By John Burton
RED BANK – One of two Republican candidates for Borough Council has pulled out of the race.
Republican Allen Palma has dropped his bid to run with Suzanne Viscomi for the two three-year council terms currently held by incumbent Democrats Michael R. DuPont and Arthur V. Murphy III, who are both seeking re-election.
Palma decided to leave the campaign for personal reasons, Viscomi said.
Viscomi made the announcement on Monday, Sept. 10, as she stood in front of her Arthur Place home to discuss her campaign while flanked by state Senator Jennifer A. Beck and Assemblywoman Mary Pat Angelini, Republicans representing the 11th District, which includes Red Bank.
Viscomi currently serves on the borough’s board of education with Palma.
The local GOP party would have needed the support of the county’s Republican chairman to name a replacement and have that name placed on the ballot for the Nov. 6 general election. Beck, however, said there would be no replacement on the ballot.
Viscomi, 35, who has lived in the borough for nine years, said she was running to ensure there was an opposing viewpoint on the borough council.
“There is no dissension on council,” she said. “There are no checks and balances.”
With the encouragement from Beck, who is the president of the borough’s Republican club, Viscomi also raised the issues of taxes and spending, criticizing the Democrats’ handling of the budget.
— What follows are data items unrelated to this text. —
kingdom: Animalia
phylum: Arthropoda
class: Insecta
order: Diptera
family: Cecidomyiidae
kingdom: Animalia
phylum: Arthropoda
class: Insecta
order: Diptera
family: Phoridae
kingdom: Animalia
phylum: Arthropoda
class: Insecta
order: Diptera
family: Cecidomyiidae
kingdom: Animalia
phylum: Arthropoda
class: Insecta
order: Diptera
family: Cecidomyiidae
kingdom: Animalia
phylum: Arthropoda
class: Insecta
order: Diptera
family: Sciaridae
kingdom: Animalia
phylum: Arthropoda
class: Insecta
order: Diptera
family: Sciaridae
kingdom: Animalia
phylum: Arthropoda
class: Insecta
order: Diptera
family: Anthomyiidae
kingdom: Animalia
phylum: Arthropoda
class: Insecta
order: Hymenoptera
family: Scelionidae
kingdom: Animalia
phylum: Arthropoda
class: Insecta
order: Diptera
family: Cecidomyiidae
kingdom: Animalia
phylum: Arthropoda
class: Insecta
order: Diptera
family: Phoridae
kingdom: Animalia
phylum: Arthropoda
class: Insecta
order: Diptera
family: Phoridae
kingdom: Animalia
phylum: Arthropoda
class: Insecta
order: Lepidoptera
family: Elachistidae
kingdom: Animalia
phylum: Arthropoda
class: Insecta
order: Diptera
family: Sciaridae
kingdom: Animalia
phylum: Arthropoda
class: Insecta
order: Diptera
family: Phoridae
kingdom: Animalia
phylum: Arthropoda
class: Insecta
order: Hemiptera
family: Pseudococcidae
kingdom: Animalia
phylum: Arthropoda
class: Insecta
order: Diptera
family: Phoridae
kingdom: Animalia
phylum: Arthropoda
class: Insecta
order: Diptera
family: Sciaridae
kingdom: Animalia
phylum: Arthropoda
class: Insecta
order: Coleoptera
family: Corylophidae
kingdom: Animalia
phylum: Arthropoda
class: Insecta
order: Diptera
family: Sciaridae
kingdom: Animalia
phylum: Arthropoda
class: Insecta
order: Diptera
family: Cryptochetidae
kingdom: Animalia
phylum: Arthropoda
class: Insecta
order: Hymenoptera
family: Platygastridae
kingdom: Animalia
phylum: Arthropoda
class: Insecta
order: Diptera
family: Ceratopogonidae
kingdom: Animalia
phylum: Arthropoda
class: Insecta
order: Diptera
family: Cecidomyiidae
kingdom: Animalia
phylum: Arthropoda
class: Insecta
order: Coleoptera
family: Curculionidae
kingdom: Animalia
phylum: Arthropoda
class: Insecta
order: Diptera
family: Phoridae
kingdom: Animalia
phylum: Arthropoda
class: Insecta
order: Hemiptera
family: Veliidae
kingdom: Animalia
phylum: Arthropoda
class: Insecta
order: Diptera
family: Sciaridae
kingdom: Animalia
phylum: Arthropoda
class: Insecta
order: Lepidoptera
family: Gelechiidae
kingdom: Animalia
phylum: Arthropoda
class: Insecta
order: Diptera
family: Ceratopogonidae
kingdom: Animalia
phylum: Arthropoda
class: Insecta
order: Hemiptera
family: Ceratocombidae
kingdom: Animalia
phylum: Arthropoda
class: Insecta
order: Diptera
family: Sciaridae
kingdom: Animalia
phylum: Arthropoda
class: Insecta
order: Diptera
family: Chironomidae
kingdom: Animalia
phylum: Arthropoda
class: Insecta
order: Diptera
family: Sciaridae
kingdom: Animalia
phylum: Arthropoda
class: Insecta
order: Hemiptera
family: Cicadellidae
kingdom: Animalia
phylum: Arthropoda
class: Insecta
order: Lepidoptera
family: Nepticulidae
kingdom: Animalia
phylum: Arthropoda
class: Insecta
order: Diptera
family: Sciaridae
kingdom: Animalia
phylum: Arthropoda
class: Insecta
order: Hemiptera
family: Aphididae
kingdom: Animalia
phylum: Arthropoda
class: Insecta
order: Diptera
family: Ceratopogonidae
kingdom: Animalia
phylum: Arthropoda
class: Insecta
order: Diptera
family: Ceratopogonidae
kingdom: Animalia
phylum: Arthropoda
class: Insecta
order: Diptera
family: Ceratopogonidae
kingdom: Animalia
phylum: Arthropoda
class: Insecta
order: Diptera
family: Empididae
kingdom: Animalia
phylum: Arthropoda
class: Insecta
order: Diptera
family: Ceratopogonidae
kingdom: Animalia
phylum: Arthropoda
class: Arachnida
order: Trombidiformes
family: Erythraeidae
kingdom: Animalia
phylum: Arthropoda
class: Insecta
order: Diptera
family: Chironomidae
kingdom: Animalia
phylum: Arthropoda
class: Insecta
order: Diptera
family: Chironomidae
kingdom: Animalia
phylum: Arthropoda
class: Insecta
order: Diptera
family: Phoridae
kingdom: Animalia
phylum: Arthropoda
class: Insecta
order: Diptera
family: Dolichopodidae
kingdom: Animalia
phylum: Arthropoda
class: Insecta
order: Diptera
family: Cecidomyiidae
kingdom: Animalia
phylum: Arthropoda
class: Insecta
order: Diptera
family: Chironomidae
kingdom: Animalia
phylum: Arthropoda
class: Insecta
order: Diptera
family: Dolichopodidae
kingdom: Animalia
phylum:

As an accountant and a chief financial officer for a wholesale and retail auto parts dealer, Viscomi said she has the background to help ensure fiscal responsibility.
All six members of the borough council are Democrats, as is Mayor Pasquale Menna.
Murphy, who is the council president, owns and operates a local construction contracting business, has been on the council since 2002. DuPont, a Red Bank lawyer, has been on the council for six years, and is currently the council’s finance committee chairman.
In response to Viscomi’s assertions, Murphy said the borough has been fiscally responsible with the budget coming in under the state mandated 2 percent cap increase without having to cut services or lay off municipal workers. “It’s the typical campaign stuff,” he said of Viscomi’s assertions.